The bomber targeted a group of Iraqi army recruits who had just finished their training and were being dispatched to another area of Iraq, Jassim said.
The attack in the Sunni Arab city 130km north of Baghdad appeared to be part of a campaign by Sunni-led insurgents to discourage Sunnis from joining Iraqi security forces.
A roadside bomb also exploded yesterday near a Polish convoy in Diwaniyah south of Baghdad, wounding three soldiers, the Polish Defense Ministry said.
In other developments from yesterday, according to police:
* A bomb in a parked car exploded, killing two policemen and an Iraqi soldier and wounding four civilians about 50km north of Baquba, police said.

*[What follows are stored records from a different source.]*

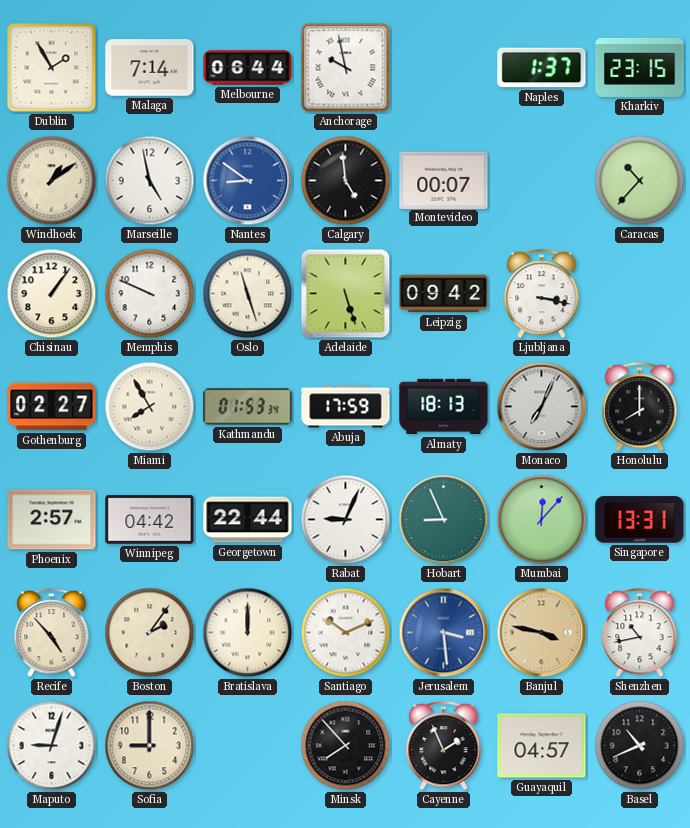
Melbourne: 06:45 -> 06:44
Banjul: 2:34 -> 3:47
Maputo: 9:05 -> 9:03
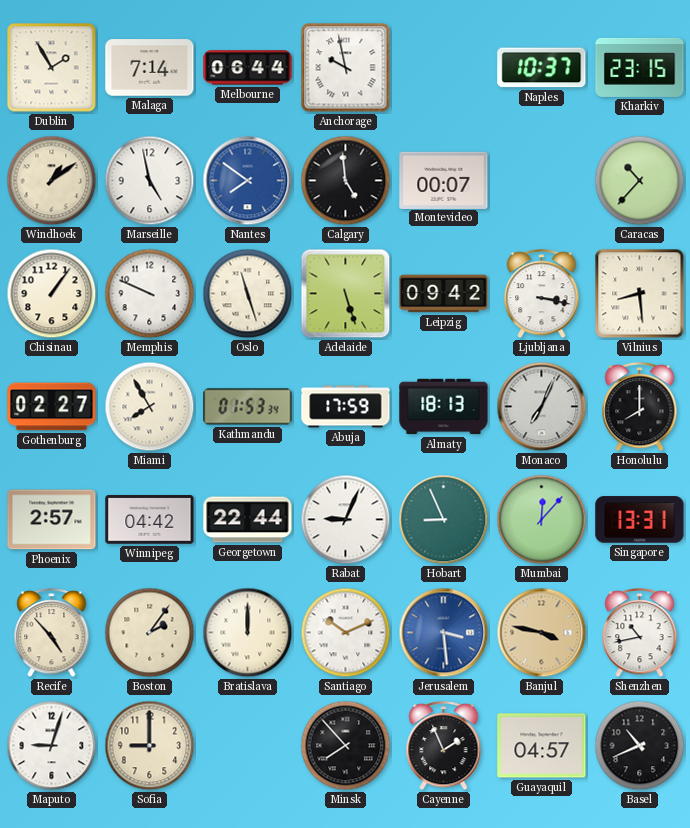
Naples: 1:37 -> 10:37
Nantes: 8:51 -> 7:51
Vilnius: none -> 8:29
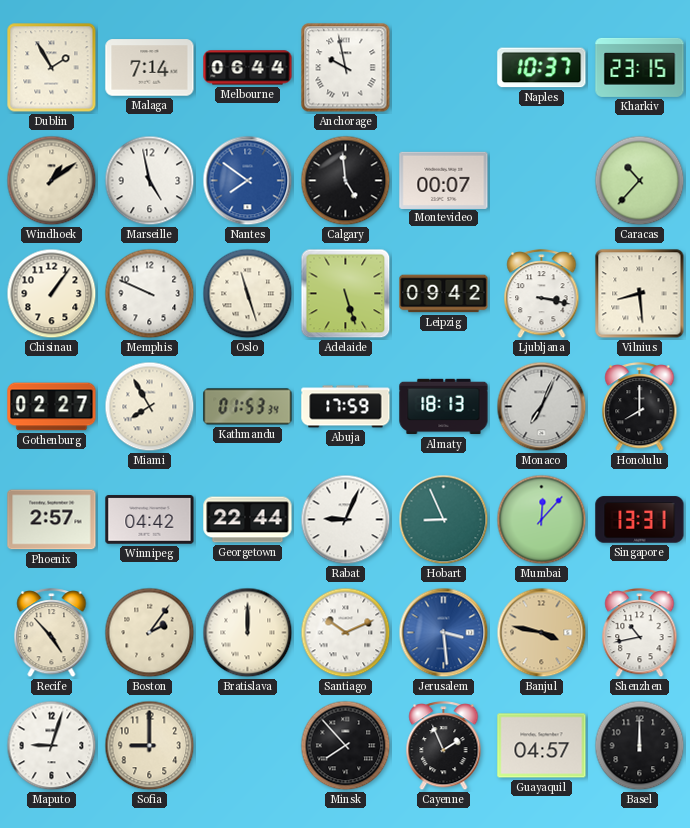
Basel: 10:41 -> 12:00
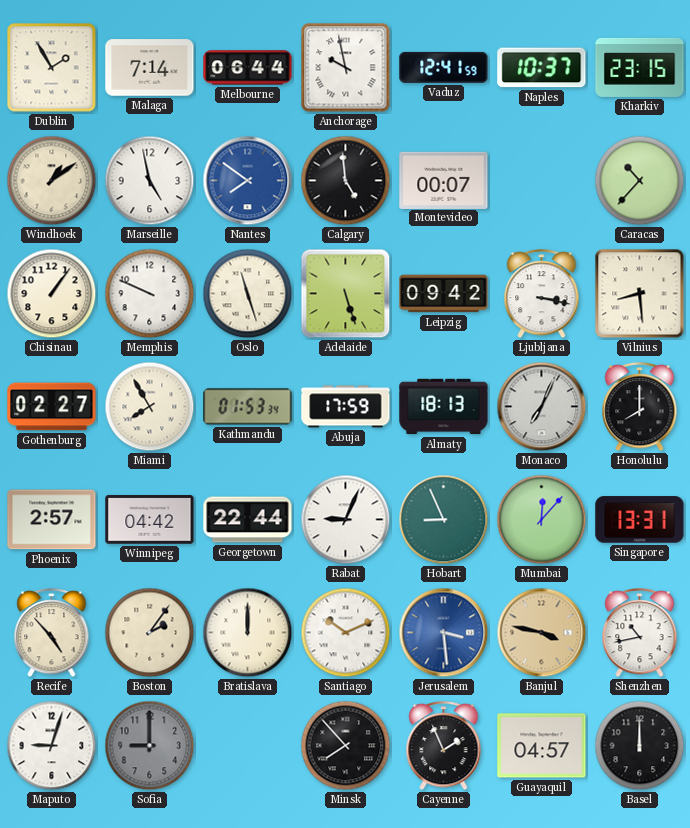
Vaduz: none -> 12:41
Sofia dial: cream -> grey
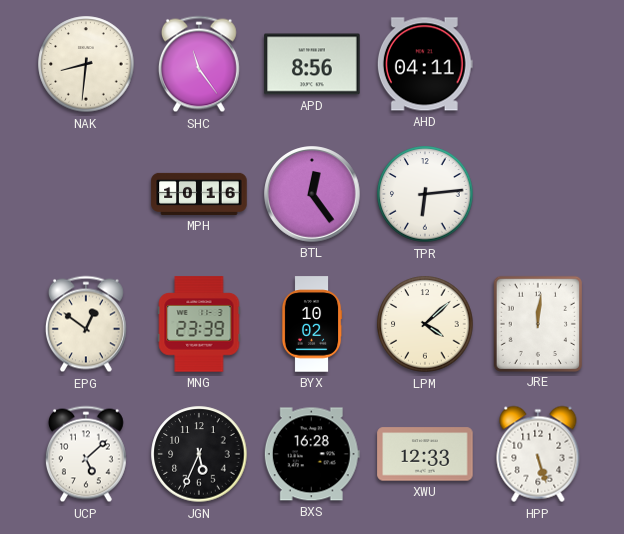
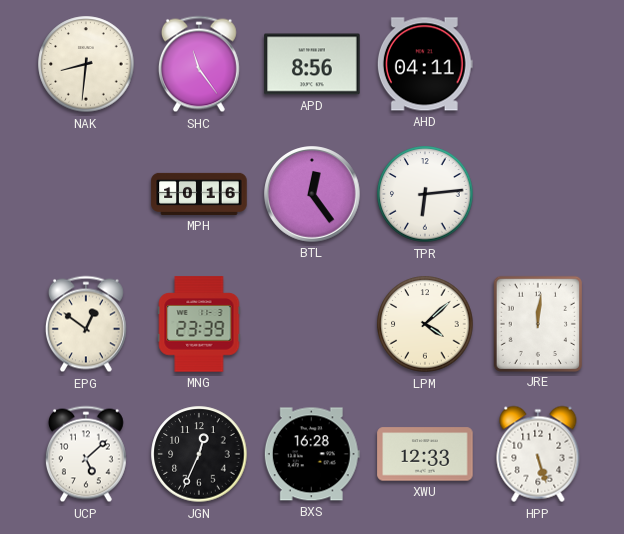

* Suspected insurgents kidnapped seven Iraqis, including three paramilitary policemen, south of Baghdad in an area where a roadside bomb killed three US service members the day before.
* Roadside bombs hit two Iraqi police patrols in Baghdad, killing one officer and wounding two policemen and six civilians.
* Two rockets or mortars were fired in northern Baghdad, one hitting a home and killing two children and wounding a woman.
* Police in Baghdad found the bodies of seven Iraqi men, five of them relatives from Iraq's Sunni Arab minority, who had been kidnapped and brutally killed.
* A roadside bomb in the northern city of Mosul wounded two Iraqi policemen. Police also found the bullet-ridden bodies of a father and son who had been kidnapped earlier in the day.
* Iraqi and US forces searched shops for weapons and imposed a curfew in Rawah, a Sunni city 280km northwest of Baghdad.